**Problem to solve:** Copy the lines below, beginning with the one that contains "X124337500Y-90612500D03*" and continuing through the final line, exactly as written and with no other lines.

Dataset entries
_ _ _

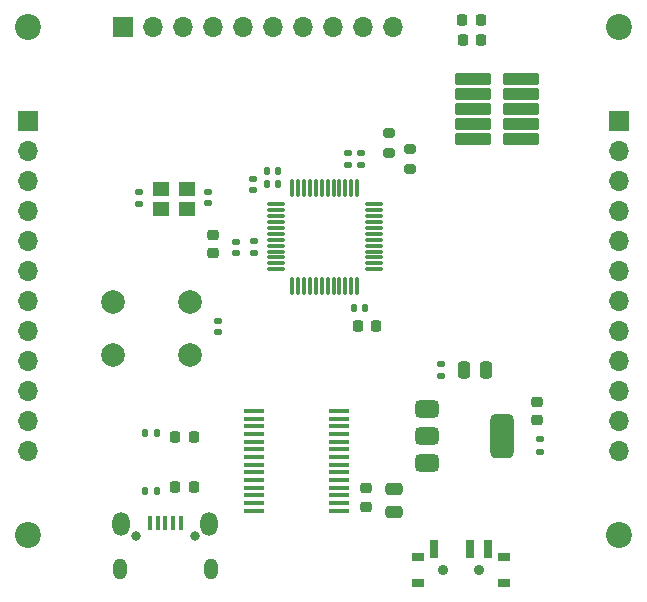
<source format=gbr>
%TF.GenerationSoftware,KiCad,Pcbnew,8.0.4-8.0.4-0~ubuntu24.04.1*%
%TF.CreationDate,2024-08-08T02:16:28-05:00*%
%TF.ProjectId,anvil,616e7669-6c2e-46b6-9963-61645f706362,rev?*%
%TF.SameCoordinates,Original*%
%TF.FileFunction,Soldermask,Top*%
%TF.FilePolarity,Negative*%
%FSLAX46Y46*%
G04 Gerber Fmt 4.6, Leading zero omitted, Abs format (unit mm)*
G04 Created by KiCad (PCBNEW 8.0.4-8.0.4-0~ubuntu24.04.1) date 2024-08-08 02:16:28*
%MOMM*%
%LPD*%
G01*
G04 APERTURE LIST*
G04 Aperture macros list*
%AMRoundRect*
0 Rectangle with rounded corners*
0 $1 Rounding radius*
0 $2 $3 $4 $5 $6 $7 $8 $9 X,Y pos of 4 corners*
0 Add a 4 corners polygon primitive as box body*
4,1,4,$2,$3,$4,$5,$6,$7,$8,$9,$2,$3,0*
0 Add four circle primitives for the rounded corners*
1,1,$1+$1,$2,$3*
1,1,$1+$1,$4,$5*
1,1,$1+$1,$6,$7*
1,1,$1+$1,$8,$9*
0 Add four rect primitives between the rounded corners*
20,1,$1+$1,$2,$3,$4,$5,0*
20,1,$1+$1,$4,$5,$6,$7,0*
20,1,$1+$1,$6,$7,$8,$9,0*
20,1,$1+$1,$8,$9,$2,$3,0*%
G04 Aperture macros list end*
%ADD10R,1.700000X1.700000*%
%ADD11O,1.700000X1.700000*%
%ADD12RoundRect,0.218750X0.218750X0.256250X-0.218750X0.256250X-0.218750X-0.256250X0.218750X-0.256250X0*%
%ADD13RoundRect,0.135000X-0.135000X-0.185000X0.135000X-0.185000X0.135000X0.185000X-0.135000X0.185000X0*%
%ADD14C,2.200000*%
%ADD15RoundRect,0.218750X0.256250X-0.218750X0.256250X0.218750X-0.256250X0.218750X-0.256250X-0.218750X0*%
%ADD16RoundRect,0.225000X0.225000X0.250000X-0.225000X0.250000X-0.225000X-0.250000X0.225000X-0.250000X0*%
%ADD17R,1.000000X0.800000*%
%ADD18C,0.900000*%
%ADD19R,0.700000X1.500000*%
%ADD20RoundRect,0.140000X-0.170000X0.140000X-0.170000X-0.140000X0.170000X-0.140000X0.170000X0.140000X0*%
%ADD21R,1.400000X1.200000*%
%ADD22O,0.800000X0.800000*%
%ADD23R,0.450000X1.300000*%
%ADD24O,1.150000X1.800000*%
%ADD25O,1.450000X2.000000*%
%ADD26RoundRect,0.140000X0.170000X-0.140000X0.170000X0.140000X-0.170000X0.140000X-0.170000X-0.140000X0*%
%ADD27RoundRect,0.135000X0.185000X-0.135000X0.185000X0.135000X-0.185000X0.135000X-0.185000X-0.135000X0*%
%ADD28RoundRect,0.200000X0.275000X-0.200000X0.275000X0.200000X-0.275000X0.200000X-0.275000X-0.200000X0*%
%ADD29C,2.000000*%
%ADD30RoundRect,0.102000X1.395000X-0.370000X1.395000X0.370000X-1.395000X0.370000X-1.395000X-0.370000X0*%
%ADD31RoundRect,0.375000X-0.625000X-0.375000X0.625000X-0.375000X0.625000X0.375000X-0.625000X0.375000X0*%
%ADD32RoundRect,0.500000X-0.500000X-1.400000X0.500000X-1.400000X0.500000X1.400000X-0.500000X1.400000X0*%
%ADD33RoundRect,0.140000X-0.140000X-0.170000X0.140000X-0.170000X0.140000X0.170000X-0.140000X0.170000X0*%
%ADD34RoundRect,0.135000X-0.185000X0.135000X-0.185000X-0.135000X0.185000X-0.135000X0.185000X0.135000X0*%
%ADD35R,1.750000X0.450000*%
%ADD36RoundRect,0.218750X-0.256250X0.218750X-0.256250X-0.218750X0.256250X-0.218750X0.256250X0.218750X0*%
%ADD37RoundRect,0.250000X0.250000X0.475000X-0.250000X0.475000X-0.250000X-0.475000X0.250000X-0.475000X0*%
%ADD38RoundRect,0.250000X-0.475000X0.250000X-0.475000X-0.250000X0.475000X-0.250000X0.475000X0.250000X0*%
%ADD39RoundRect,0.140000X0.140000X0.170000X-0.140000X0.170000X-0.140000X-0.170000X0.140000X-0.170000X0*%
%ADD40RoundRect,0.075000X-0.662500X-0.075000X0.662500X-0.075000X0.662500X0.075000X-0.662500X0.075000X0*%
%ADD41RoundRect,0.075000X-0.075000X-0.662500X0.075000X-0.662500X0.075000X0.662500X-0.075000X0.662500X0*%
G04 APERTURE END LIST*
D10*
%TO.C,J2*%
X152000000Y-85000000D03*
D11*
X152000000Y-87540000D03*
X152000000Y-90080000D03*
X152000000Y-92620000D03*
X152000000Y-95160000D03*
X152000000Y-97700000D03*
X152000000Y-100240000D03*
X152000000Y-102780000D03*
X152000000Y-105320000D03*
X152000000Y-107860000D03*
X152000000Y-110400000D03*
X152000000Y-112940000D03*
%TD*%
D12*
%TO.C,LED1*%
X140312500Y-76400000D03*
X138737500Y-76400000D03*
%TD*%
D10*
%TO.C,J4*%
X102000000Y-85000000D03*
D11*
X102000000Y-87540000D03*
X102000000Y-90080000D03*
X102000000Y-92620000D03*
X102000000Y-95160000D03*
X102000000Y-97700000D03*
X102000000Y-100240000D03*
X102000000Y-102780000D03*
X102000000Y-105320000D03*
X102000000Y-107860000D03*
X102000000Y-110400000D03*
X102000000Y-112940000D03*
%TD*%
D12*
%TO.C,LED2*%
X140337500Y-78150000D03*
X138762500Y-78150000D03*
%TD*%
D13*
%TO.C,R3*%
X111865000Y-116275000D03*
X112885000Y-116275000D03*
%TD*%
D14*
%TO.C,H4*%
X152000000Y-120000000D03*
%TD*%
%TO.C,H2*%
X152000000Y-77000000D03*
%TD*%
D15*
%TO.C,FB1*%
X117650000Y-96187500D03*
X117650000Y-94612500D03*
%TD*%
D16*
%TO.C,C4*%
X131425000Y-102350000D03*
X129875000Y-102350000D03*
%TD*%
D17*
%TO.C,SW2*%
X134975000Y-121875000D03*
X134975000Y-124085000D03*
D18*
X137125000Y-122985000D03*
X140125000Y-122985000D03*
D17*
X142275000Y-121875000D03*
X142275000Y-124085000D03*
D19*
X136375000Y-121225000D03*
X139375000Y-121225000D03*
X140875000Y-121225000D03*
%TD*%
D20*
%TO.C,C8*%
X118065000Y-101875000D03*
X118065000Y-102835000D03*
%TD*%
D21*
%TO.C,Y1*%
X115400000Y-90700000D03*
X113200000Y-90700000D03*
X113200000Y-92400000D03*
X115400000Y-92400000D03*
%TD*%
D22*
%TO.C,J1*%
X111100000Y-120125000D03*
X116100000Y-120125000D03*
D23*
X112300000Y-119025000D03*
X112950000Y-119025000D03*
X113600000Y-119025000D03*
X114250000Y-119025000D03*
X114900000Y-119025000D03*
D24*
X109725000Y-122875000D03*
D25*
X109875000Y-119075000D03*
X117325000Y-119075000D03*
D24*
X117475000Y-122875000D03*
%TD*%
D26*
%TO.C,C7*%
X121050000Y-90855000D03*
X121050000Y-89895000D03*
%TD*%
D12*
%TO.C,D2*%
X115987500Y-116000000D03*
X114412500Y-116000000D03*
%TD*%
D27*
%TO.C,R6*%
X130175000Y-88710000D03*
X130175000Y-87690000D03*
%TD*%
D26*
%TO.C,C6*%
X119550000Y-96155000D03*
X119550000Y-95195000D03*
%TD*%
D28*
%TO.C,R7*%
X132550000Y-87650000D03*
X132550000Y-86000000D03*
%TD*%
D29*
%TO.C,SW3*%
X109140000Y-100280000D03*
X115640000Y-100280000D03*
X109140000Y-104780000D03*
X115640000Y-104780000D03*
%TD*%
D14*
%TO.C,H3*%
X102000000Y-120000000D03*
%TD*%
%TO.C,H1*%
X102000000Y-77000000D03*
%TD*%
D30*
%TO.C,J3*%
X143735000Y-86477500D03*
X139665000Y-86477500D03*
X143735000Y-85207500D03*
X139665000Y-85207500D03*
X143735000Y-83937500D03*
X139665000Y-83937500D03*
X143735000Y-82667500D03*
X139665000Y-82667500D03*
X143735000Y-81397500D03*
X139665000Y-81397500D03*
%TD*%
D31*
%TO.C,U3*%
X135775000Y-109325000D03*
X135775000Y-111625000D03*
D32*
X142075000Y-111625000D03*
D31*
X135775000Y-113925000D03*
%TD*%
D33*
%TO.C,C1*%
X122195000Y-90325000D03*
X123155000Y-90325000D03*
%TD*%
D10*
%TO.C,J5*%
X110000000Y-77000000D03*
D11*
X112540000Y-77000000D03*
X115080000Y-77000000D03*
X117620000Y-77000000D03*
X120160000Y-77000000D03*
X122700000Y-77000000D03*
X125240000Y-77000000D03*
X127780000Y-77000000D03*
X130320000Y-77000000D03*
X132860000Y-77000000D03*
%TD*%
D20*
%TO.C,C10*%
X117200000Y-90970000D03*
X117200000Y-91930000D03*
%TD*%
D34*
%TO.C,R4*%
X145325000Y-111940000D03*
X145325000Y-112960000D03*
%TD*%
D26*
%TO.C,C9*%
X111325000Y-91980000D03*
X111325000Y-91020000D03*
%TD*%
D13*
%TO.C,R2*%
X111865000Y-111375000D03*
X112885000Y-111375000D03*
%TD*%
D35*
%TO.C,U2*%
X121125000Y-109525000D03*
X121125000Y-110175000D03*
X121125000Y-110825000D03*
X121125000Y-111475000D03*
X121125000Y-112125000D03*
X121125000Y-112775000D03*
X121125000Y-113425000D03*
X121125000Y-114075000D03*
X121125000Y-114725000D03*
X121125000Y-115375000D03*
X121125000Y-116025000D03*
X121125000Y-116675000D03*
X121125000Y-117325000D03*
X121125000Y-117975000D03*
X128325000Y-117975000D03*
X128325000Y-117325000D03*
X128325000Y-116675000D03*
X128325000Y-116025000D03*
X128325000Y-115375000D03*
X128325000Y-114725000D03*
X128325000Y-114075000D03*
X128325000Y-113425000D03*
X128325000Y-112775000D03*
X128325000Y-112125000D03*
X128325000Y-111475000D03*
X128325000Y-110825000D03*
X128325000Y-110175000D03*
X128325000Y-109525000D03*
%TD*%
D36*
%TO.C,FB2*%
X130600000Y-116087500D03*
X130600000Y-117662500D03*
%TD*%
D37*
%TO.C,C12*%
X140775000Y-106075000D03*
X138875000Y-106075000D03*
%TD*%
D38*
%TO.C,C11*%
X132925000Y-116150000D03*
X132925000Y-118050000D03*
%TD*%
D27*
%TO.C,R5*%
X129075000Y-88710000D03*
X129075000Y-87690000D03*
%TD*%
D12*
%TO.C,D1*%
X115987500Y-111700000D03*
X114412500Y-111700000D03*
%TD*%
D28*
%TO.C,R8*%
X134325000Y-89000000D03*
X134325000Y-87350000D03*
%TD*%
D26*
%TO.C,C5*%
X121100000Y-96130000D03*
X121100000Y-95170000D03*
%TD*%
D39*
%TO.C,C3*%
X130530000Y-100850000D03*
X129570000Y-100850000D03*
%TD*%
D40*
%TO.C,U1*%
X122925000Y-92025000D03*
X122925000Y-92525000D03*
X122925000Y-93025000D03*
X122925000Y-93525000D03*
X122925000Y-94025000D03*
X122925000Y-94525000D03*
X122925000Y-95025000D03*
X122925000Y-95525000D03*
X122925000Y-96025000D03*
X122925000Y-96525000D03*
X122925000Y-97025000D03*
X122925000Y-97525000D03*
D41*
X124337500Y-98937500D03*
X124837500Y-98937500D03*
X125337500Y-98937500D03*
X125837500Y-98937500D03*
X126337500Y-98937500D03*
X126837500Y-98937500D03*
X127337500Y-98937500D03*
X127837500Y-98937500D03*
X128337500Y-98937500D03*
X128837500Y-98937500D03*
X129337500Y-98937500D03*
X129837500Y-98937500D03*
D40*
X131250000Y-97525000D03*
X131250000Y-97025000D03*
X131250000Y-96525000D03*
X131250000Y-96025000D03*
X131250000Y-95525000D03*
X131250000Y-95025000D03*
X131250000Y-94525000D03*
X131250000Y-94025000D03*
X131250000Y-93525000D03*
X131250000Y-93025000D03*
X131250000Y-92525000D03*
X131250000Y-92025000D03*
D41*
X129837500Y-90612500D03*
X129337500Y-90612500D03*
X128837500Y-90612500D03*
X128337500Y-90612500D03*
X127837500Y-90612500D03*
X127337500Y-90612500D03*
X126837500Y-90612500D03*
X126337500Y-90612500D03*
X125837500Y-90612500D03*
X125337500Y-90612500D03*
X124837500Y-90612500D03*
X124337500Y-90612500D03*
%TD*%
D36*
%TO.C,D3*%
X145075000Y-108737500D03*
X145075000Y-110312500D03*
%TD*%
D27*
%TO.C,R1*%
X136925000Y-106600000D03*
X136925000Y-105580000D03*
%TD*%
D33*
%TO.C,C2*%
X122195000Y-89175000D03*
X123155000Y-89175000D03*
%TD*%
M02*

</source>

_ _ _

**Output of the exercise:**
X124337500Y-90612500D03*
%TD*%
D36*
%TO.C,D3*%
X145075000Y-108737500D03*
X145075000Y-110312500D03*
%TD*%
D27*
%TO.C,R1*%
X136925000Y-106600000D03*
X136925000Y-105580000D03*
%TD*%
D33*
%TO.C,C2*%
X122195000Y-89175000D03*
X123155000Y-89175000D03*
%TD*%
M02*

</source>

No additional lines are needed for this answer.